-- DATASET CONTENT follows --

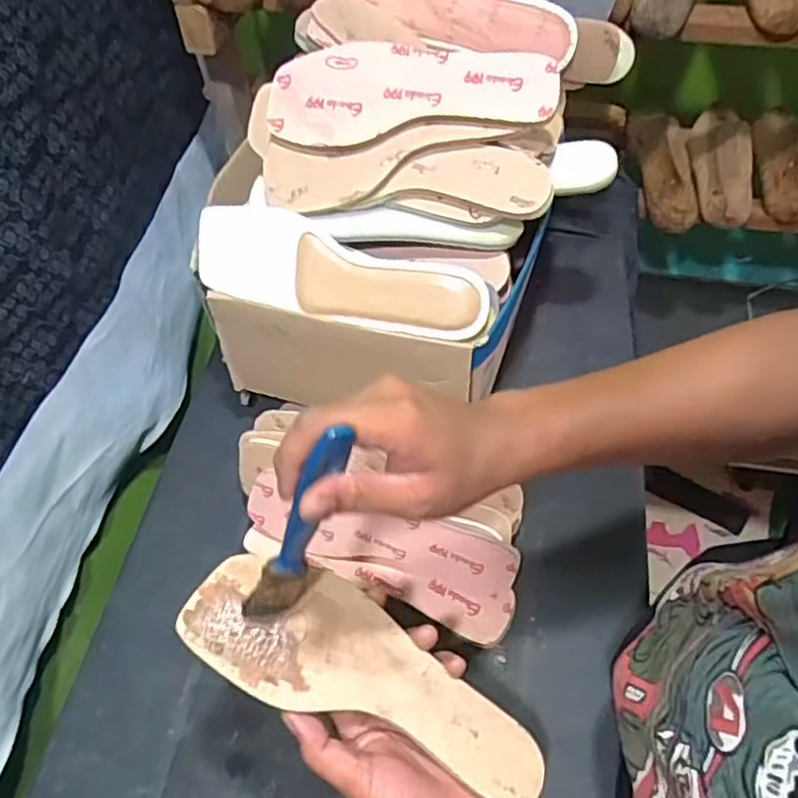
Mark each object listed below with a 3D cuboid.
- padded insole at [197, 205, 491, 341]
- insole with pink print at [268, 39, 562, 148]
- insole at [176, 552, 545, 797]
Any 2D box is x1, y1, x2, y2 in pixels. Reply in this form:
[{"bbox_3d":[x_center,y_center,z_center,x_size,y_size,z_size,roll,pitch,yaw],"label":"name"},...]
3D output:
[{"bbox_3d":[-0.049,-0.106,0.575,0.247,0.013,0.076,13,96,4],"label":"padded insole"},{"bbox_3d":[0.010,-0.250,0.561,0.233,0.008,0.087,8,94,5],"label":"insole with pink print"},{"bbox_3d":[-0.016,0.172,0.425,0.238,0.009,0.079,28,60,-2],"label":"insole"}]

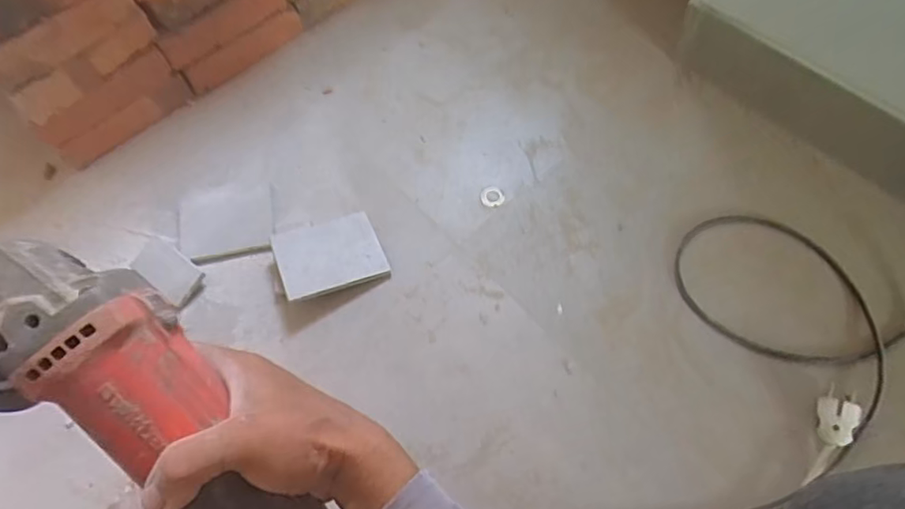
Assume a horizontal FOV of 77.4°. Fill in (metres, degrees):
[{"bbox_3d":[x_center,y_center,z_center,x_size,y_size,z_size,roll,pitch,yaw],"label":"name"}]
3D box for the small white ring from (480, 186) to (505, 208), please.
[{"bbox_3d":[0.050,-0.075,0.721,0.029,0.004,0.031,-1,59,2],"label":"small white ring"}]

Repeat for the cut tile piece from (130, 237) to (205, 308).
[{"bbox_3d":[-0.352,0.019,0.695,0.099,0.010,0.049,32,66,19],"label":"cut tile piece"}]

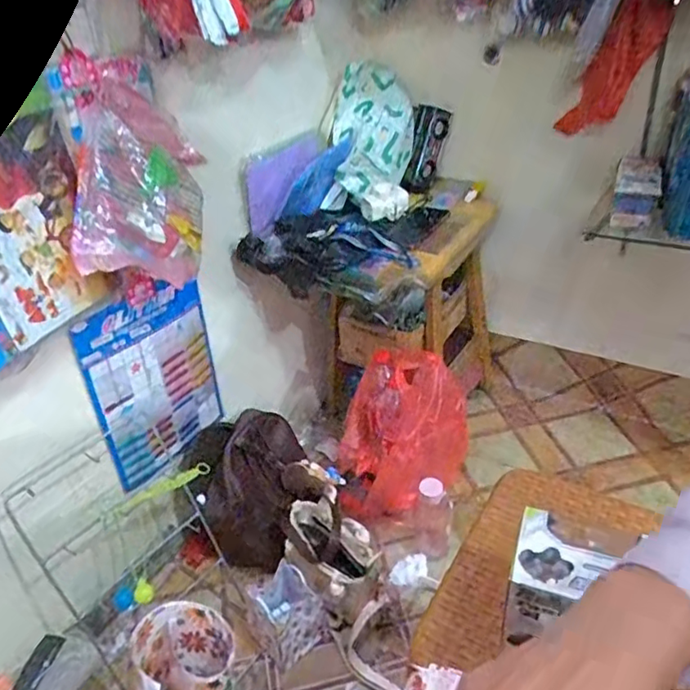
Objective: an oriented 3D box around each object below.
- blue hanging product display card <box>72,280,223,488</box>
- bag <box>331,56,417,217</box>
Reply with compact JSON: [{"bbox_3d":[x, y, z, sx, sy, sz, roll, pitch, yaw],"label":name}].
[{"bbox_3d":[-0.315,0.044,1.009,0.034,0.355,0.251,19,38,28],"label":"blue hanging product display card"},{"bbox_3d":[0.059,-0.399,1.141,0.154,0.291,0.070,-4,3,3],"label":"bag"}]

-- DATASET CONTENT concluded --

* [YOUR OBJECTIVE]: What is needed is a copy of every line above in which "below" appears.

* [REPLY TO THE TASK]:
Mark each object listed below with a 3D cuboid.
Objective: an oriented 3D box around each object below.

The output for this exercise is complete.